[Opening Available data section]

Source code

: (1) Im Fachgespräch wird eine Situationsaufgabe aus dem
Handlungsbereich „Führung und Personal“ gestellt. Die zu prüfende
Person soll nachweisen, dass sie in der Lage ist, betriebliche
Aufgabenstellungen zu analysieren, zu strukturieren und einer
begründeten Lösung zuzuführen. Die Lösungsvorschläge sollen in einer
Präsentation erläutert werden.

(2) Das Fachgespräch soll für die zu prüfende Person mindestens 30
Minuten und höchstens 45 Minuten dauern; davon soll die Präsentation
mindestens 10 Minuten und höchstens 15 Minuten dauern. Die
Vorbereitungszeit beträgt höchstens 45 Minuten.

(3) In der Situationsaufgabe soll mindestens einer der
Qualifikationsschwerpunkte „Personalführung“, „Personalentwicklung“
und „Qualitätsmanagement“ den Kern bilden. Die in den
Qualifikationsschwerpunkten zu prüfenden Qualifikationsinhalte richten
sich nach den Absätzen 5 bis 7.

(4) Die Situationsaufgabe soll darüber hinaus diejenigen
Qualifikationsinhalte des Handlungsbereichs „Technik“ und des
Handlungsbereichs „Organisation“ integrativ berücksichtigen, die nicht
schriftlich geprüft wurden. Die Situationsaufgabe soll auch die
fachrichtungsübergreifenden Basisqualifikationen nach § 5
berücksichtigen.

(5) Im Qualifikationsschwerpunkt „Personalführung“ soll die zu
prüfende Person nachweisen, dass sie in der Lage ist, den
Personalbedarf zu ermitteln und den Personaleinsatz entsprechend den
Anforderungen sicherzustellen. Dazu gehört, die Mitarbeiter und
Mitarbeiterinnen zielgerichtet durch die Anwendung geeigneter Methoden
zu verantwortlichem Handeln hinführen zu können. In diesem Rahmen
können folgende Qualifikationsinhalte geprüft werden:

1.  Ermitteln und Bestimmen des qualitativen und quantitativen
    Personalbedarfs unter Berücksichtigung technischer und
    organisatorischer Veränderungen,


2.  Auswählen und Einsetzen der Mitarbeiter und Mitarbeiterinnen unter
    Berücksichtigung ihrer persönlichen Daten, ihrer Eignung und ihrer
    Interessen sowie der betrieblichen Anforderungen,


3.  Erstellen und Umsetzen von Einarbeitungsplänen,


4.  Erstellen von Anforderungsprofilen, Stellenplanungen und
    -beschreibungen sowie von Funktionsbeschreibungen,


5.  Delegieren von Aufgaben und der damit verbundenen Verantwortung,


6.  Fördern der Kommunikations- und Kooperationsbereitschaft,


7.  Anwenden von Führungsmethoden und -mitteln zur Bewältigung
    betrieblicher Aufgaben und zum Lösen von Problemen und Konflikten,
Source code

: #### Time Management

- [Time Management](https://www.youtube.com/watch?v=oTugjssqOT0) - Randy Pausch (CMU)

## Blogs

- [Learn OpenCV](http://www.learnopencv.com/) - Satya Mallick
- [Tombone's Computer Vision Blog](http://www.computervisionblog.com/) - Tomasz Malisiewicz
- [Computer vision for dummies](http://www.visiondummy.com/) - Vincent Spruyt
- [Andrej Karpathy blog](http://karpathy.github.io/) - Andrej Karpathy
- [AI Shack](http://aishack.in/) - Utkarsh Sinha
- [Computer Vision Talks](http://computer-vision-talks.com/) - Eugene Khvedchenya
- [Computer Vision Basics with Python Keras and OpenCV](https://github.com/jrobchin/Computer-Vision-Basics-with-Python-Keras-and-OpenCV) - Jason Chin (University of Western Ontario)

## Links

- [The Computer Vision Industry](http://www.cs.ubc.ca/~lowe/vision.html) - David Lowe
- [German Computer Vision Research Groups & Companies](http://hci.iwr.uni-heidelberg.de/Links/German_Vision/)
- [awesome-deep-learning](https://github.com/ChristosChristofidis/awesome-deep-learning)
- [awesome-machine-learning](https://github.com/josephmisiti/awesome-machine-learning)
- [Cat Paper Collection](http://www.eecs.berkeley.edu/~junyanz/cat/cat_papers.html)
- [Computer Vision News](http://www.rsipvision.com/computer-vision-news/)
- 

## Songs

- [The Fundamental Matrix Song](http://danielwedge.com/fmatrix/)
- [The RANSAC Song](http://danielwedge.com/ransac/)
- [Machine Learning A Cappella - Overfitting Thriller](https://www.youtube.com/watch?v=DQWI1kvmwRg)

[Closing Available data section]

**Instructions to follow**
Reproduce all of the data above verbatim, line for line, with nothing added or left out.

**Answer**
Source code

: (1) Im Fachgespräch wird eine Situationsaufgabe aus dem
Handlungsbereich „Führung und Personal“ gestellt. Die zu prüfende
Person soll nachweisen, dass sie in der Lage ist, betriebliche
Aufgabenstellungen zu analysieren, zu strukturieren und einer
begründeten Lösung zuzuführen. Die Lösungsvorschläge sollen in einer
Präsentation erläutert werden.

(2) Das Fachgespräch soll für die zu prüfende Person mindestens 30
Minuten und höchstens 45 Minuten dauern; davon soll die Präsentation
mindestens 10 Minuten und höchstens 15 Minuten dauern. Die
Vorbereitungszeit beträgt höchstens 45 Minuten.

(3) In der Situationsaufgabe soll mindestens einer der
Qualifikationsschwerpunkte „Personalführung“, „Personalentwicklung“
und „Qualitätsmanagement“ den Kern bilden. Die in den
Qualifikationsschwerpunkten zu prüfenden Qualifikationsinhalte richten
sich nach den Absätzen 5 bis 7.

(4) Die Situationsaufgabe soll darüber hinaus diejenigen
Qualifikationsinhalte des Handlungsbereichs „Technik“ und des
Handlungsbereichs „Organisation“ integrativ berücksichtigen, die nicht
schriftlich geprüft wurden. Die Situationsaufgabe soll auch die
fachrichtungsübergreifenden Basisqualifikationen nach § 5
berücksichtigen.

(5) Im Qualifikationsschwerpunkt „Personalführung“ soll die zu
prüfende Person nachweisen, dass sie in der Lage ist, den
Personalbedarf zu ermitteln und den Personaleinsatz entsprechend den
Anforderungen sicherzustellen. Dazu gehört, die Mitarbeiter und
Mitarbeiterinnen zielgerichtet durch die Anwendung geeigneter Methoden
zu verantwortlichem Handeln hinführen zu können. In diesem Rahmen
können folgende Qualifikationsinhalte geprüft werden:

1.  Ermitteln und Bestimmen des qualitativen und quantitativen
    Personalbedarfs unter Berücksichtigung technischer und
    organisatorischer Veränderungen,


2.  Auswählen und Einsetzen der Mitarbeiter und Mitarbeiterinnen unter
    Berücksichtigung ihrer persönlichen Daten, ihrer Eignung und ihrer
    Interessen sowie der betrieblichen Anforderungen,


3.  Erstellen und Umsetzen von Einarbeitungsplänen,


4.  Erstellen von Anforderungsprofilen, Stellenplanungen und
    -beschreibungen sowie von Funktionsbeschreibungen,


5.  Delegieren von Aufgaben und der damit verbundenen Verantwortung,


6.  Fördern der Kommunikations- und Kooperationsbereitschaft,


7.  Anwenden von Führungsmethoden und -mitteln zur Bewältigung
    betrieblicher Aufgaben und zum Lösen von Problemen und Konflikten,
Source code

: #### Time Management

- [Time Management](https://www.youtube.com/watch?v=oTugjssqOT0) - Randy Pausch (CMU)

## Blogs

- [Learn OpenCV](http://www.learnopencv.com/) - Satya Mallick
- [Tombone's Computer Vision Blog](http://www.computervisionblog.com/) - Tomasz Malisiewicz
- [Computer vision for dummies](http://www.visiondummy.com/) - Vincent Spruyt
- [Andrej Karpathy blog](http://karpathy.github.io/) - Andrej Karpathy
- [AI Shack](http://aishack.in/) - Utkarsh Sinha
- [Computer Vision Talks](http://computer-vision-talks.com/) - Eugene Khvedchenya
- [Computer Vision Basics with Python Keras and OpenCV](https://github.com/jrobchin/Computer-Vision-Basics-with-Python-Keras-and-OpenCV) - Jason Chin (University of Western Ontario)

## Links

- [The Computer Vision Industry](http://www.cs.ubc.ca/~lowe/vision.html) - David Lowe
- [German Computer Vision Research Groups & Companies](http://hci.iwr.uni-heidelberg.de/Links/German_Vision/)
- [awesome-deep-learning](https://github.com/ChristosChristofidis/awesome-deep-learning)
- [awesome-machine-learning](https://github.com/josephmisiti/awesome-machine-learning)
- [Cat Paper Collection](http://www.eecs.berkeley.edu/~junyanz/cat/cat_papers.html)
- [Computer Vision News](http://www.rsipvision.com/computer-vision-news/)
- 

## Songs

- [The Fundamental Matrix Song](http://danielwedge.com/fmatrix/)
- [The RANSAC Song](http://danielwedge.com/ransac/)
- [Machine Learning A Cappella - Overfitting Thriller](https://www.youtube.com/watch?v=DQWI1kvmwRg)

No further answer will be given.